_Given data:_
_ _ _ _ _
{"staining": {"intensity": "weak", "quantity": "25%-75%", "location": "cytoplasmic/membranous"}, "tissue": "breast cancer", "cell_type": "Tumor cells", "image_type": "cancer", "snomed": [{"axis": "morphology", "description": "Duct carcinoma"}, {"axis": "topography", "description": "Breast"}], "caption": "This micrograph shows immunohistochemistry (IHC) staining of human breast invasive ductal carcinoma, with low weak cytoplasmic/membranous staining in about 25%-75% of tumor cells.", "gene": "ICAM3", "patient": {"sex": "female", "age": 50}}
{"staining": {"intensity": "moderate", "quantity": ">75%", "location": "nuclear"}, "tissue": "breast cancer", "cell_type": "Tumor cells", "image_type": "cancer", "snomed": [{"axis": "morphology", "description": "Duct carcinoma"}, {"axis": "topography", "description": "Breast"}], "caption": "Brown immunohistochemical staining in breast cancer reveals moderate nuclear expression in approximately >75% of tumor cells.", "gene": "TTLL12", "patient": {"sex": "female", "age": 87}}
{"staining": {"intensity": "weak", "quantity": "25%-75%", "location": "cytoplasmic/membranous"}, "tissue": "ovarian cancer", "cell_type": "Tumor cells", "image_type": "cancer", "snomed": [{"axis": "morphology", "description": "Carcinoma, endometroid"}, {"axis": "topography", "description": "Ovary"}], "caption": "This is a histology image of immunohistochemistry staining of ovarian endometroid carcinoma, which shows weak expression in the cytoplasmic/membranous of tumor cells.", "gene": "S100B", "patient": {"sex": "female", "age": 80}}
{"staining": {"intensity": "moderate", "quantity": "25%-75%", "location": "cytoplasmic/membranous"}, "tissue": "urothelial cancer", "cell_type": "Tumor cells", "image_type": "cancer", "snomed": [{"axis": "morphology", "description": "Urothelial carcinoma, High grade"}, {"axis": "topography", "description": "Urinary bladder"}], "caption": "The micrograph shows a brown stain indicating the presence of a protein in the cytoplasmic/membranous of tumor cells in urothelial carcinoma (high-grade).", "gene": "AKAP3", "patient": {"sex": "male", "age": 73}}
_ _ _ _ _
_Task prompt:_
When you transcribe the listing, make each line match the original exactly.

_Solution:_
{"staining": {"intensity": "weak", "quantity": "25%-75%", "location": "cytoplasmic/membranous"}, "tissue": "breast cancer", "cell_type": "Tumor cells", "image_type": "cancer", "snomed": [{"axis": "morphology", "description": "Duct carcinoma"}, {"axis": "topography", "description": "Breast"}], "caption": "This micrograph shows immunohistochemistry (IHC) staining of human breast invasive ductal carcinoma, with low weak cytoplasmic/membranous staining in about 25%-75% of tumor cells.", "gene": "ICAM3", "patient": {"sex": "female", "age": 50}}
{"staining": {"intensity": "moderate", "quantity": ">75%", "location": "nuclear"}, "tissue": "breast cancer", "cell_type": "Tumor cells", "image_type": "cancer", "snomed": [{"axis": "morphology", "description": "Duct carcinoma"}, {"axis": "topography", "description": "Breast"}], "caption": "Brown immunohistochemical staining in breast cancer reveals moderate nuclear expression in approximately >75% of tumor cells.", "gene": "TTLL12", "patient": {"sex": "female", "age": 87}}
{"staining": {"intensity": "weak", "quantity": "25%-75%", "location": "cytoplasmic/membranous"}, "tissue": "ovarian cancer", "cell_type": "Tumor cells", "image_type": "cancer", "snomed": [{"axis": "morphology", "description": "Carcinoma, endometroid"}, {"axis": "topography", "description": "Ovary"}], "caption": "This is a histology image of immunohistochemistry staining of ovarian endometroid carcinoma, which shows weak expression in the cytoplasmic/membranous of tumor cells.", "gene": "S100B", "patient": {"sex": "female", "age": 80}}
{"staining": {"intensity": "moderate", "quantity": "25%-75%", "location": "cytoplasmic/membranous"}, "tissue": "urothelial cancer", "cell_type": "Tumor cells", "image_type": "cancer", "snomed": [{"axis": "morphology", "description": "Urothelial carcinoma, High grade"}, {"axis": "topography", "description": "Urinary bladder"}], "caption": "The micrograph shows a brown stain indicating the presence of a protein in the cytoplasmic/membranous of tumor cells in urothelial carcinoma (high-grade).", "gene": "AKAP3", "patient": {"sex": "male", "age": 73}}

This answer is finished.